What is being asked
Which lines below contain the word "series"? Pick out each one and copy it.

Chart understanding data
-=-=-

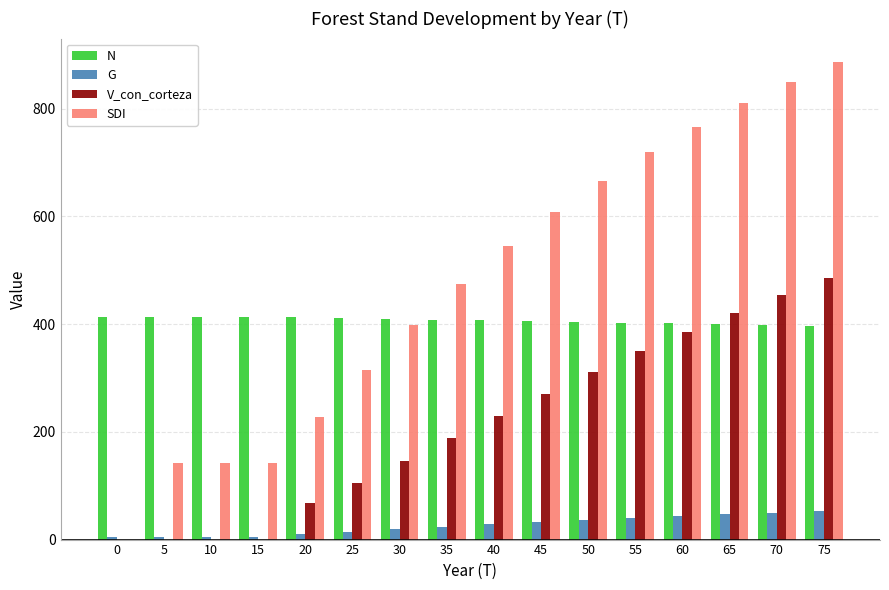

What is the sum of all SDI values?

7687.4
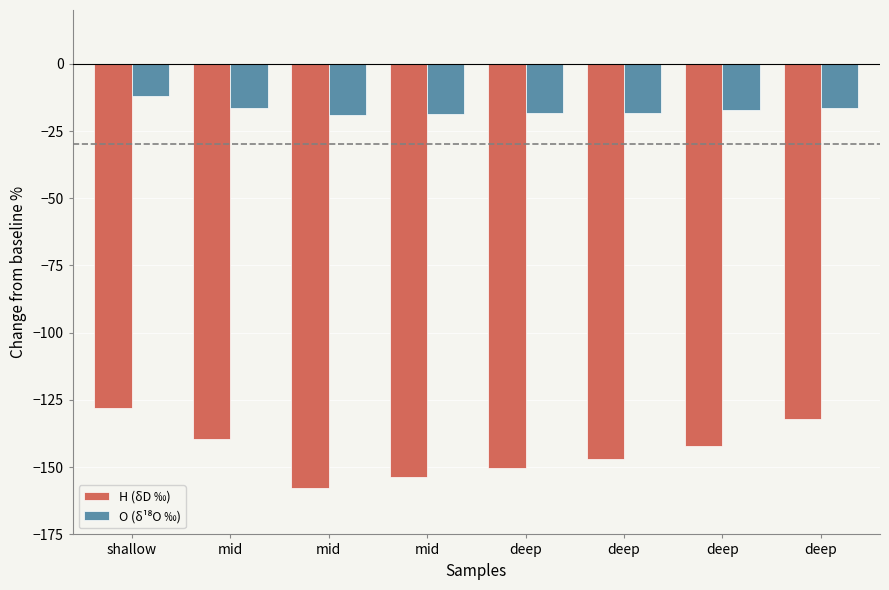

How many bars are there in total?

16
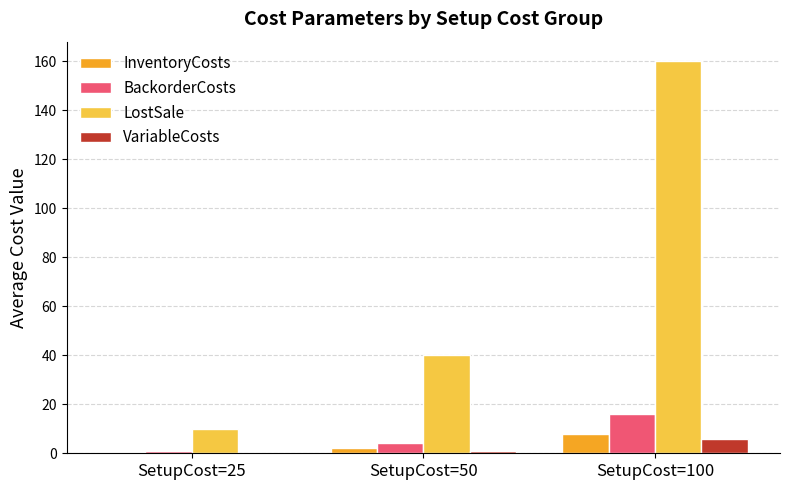

Which series has the largest range (max minus min)?

LostSale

-=-=-

Solved problem
Which series has the largest range (max minus min)?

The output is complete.